- To be done -
Pull out every line in the entries below that contains the word "FACE", and copy each one as it appears.

- Extracted data -
** Start **

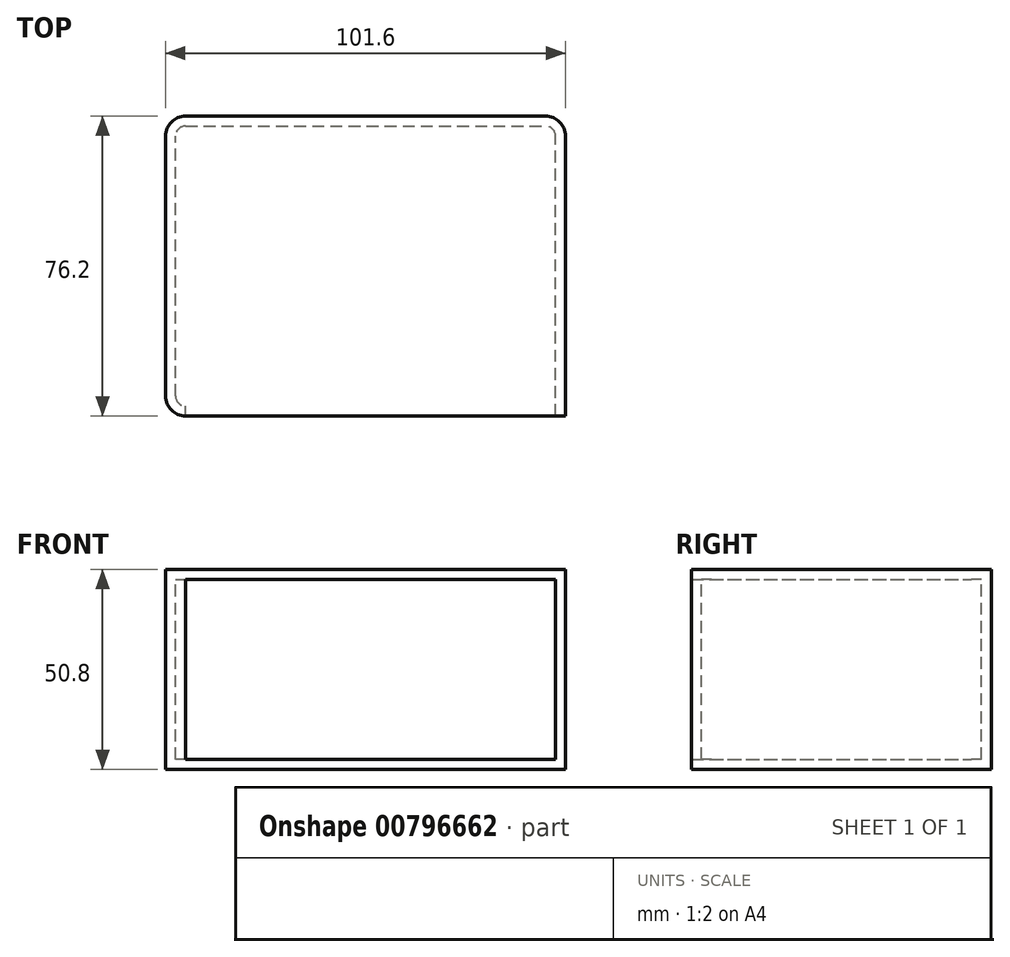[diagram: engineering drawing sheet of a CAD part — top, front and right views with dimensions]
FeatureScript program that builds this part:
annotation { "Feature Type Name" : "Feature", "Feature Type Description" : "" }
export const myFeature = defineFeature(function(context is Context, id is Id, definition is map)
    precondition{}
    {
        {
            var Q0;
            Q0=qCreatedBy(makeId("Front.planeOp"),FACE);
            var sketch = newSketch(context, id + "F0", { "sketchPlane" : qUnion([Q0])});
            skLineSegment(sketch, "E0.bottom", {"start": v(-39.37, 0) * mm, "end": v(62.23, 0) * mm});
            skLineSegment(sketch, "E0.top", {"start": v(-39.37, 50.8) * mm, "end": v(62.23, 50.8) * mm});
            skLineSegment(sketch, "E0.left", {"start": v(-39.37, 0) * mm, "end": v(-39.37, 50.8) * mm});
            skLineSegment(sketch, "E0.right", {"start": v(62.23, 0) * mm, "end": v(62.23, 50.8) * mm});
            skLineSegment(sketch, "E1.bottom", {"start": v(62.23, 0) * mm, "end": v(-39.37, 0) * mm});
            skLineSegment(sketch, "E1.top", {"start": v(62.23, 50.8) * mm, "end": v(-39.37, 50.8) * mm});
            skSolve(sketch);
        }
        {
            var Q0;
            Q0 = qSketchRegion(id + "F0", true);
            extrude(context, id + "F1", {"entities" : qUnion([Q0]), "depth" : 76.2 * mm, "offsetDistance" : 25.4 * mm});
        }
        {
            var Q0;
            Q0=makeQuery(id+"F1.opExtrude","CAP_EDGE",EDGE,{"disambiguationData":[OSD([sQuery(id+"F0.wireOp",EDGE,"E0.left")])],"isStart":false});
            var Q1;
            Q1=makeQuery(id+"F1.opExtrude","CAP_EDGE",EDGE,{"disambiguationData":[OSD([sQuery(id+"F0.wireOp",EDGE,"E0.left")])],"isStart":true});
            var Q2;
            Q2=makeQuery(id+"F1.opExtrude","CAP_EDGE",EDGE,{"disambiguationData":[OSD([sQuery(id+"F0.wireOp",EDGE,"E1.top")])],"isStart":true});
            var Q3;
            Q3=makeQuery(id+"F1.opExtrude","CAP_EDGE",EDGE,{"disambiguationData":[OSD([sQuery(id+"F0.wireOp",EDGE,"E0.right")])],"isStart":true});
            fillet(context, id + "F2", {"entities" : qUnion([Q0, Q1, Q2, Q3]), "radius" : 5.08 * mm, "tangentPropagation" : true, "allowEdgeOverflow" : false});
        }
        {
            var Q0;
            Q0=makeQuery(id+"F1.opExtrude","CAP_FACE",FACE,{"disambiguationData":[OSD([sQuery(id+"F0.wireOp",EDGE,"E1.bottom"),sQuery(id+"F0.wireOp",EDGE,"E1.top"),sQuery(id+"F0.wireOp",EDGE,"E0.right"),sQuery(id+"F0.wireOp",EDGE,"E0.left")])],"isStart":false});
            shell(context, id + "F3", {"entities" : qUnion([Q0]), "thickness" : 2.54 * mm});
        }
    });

** End **

- Final result -
            Q0=qCreatedBy(makeId("Front.planeOp"),FACE);
            Q0=makeQuery(id+"F1.opExtrude","CAP_FACE",FACE,{"disambiguationData":[OSD([sQuery(id+"F0.wireOp",EDGE,"E1.bottom"),sQuery(id+"F0.wireOp",EDGE,"E1.top"),sQuery(id+"F0.wireOp",EDGE,"E0.right"),sQuery(id+"F0.wireOp",EDGE,"E0.left")])],"isStart":false});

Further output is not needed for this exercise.